A frontaria gótica foi demolida no tempo de D. João III (1553) e refeita no século XVII. É constituída por três portais, os laterais com frontão curvo e o axial sobrepujado por composição escultórica de anjos segurando as armas reais e emblema da ordem dominicana. No piso superior rasgam-se três janelas retangulares sobrepujadas por frontão. A parte mais elevada do pano central tem um nicho ladeado por volutas, abrigando no seu interior a escultura de S. Domingos.
O templo estrutura-se de acordo com a planimetria original. É formado por corpo de três naves, com a central de maior altura, cobertas por teto de madeira. Os cinco tramos são marcados por arcos ogivais repousando sobre poderosos pilares com oito colunas adossadas. O transepto é largo e eleva-se à altura da nave central.

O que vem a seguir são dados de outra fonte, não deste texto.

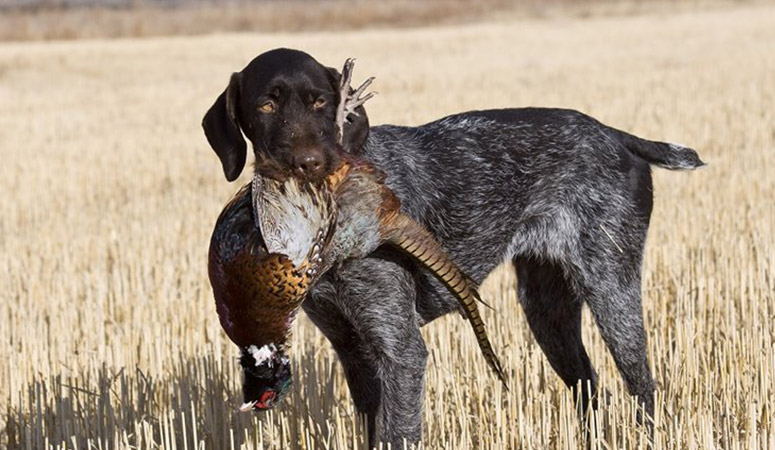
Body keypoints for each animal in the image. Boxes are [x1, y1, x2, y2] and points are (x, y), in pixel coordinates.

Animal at [202, 46, 704, 446]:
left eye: (321, 101)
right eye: (267, 104)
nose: (309, 163)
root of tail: (616, 135)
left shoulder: (400, 351)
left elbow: (399, 433)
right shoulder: (353, 351)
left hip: (612, 291)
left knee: (643, 389)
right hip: (547, 310)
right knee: (591, 389)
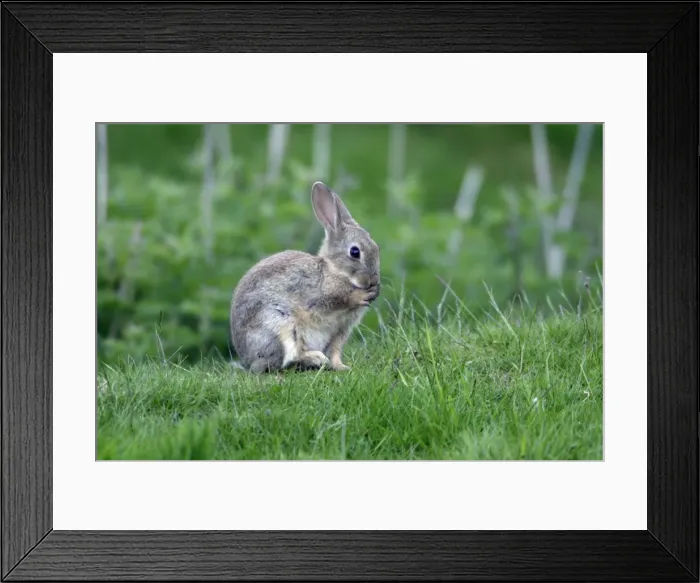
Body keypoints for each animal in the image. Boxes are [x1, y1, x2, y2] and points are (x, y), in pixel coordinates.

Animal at [229, 181, 381, 374]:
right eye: (355, 252)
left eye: (376, 248)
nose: (373, 281)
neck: (335, 270)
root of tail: (248, 362)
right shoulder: (317, 295)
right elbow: (333, 300)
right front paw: (361, 295)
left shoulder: (341, 331)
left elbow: (335, 352)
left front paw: (341, 367)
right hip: (279, 324)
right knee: (287, 359)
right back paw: (315, 358)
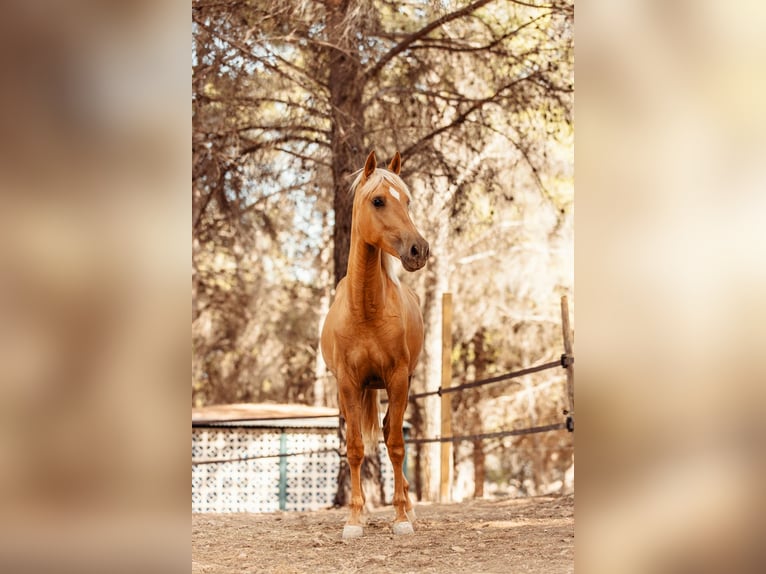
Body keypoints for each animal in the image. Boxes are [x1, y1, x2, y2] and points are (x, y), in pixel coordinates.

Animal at [322, 150, 432, 540]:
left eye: (408, 201)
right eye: (379, 200)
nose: (419, 250)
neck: (366, 310)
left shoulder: (398, 378)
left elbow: (396, 445)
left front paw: (400, 518)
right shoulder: (348, 384)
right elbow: (355, 448)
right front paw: (354, 520)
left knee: (389, 432)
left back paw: (408, 507)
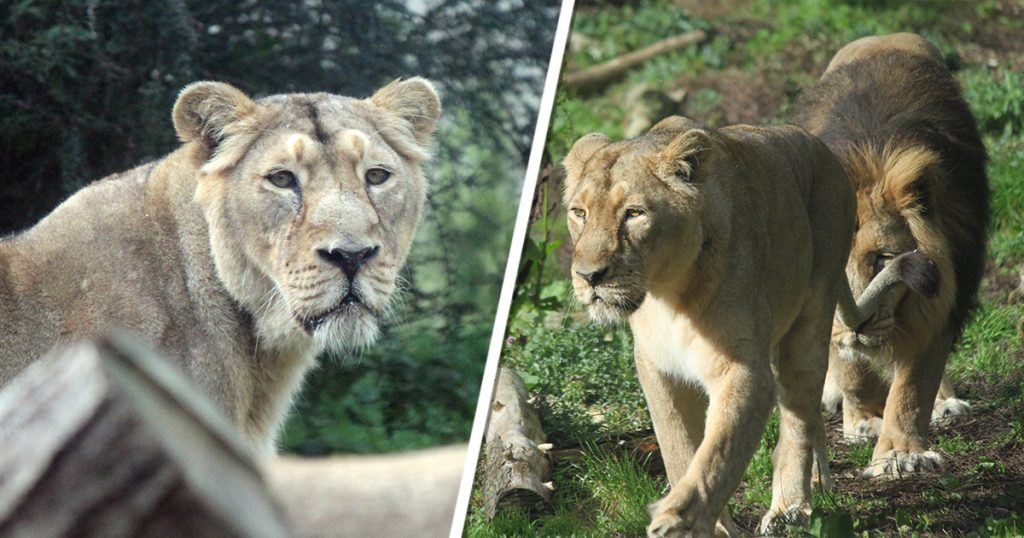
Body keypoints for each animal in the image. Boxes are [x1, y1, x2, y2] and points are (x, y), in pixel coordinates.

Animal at [562, 116, 938, 536]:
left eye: (634, 213)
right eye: (579, 213)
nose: (589, 276)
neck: (668, 296)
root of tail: (822, 150)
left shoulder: (744, 370)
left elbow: (718, 453)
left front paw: (681, 520)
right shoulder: (656, 367)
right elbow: (679, 450)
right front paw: (712, 525)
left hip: (810, 320)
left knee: (799, 417)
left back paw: (791, 506)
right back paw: (820, 480)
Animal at [794, 33, 989, 478]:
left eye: (884, 257)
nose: (858, 323)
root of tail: (883, 36)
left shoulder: (938, 297)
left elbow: (912, 388)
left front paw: (901, 455)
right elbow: (850, 367)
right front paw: (865, 420)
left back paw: (946, 403)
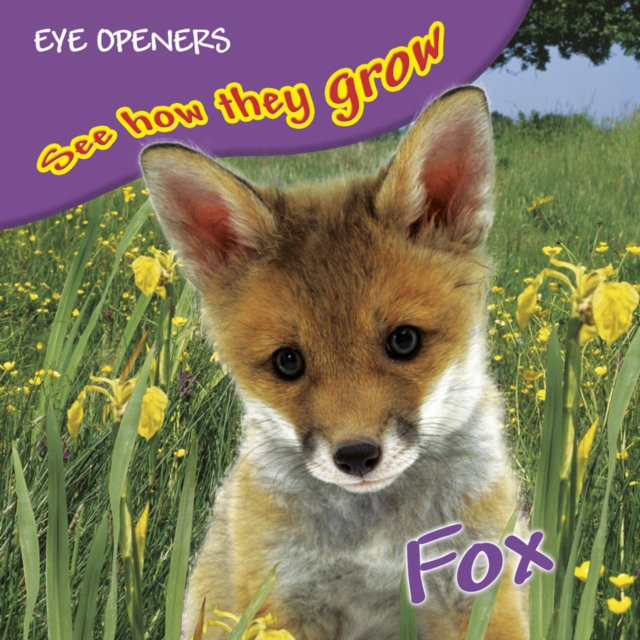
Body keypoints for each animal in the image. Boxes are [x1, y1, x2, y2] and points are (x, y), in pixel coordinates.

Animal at [140, 85, 529, 640]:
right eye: (287, 362)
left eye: (404, 341)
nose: (357, 456)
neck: (378, 548)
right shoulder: (277, 602)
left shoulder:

A cabeceira é formada por excelente abside poligonal e quatro absidíolos; a capela-mor é rasgada por altas e ogivais fenestrações de dois lumes e reforçada externamente por contrafortes; superiormente corre cornija modilhonada com motivos antropomórficos e fantásticos animais que se materializam nas gárgulas. Interiormente, a ousia é coberta por abóbada ogival nervurada.
Embora possua belas obras de arte, o interior gótico do templo foi subvertido pela movimentada decoração setecentista, nomeadamente o revestimento "rocaille" de mármore branco e negro na base dos pilares medievos, o douramento dos capitéis coríntios ou ainda, nas paredes, os painéis de azulejos dos meados do século XVIII, com a sua bonita cercadura de movimentadas linhas barrocas, narrando episódios da vida de S. Domingos.
Numa das paredes do templo rasga-se um arcossólio contendo um túmulo do século XIII. As paredes da igreja expõem ainda quatro belas tábuas de pintura maneirista, molduradas com estrutura de talha dourada, pinturas da 2.ª metade do século XVI (c. 1555) e que narram episódios da vida da Virgem e de Jesus Cristo.
A ante-sacristia conserva ainda a sua abóbada quatrocentisa de nervuras em estrela, inserindo-se nos seus bocetes a Cruz de Cristo. Aqui repousam os restos mortais de D. Isabel do Couto de Ataíde, numa campa ostentando um brasão da falecida e a data de 1621.
Transformada a antiga casa do capítulo em sacristia, esta contém o panteão dos Sequeiras em duas campas rasas.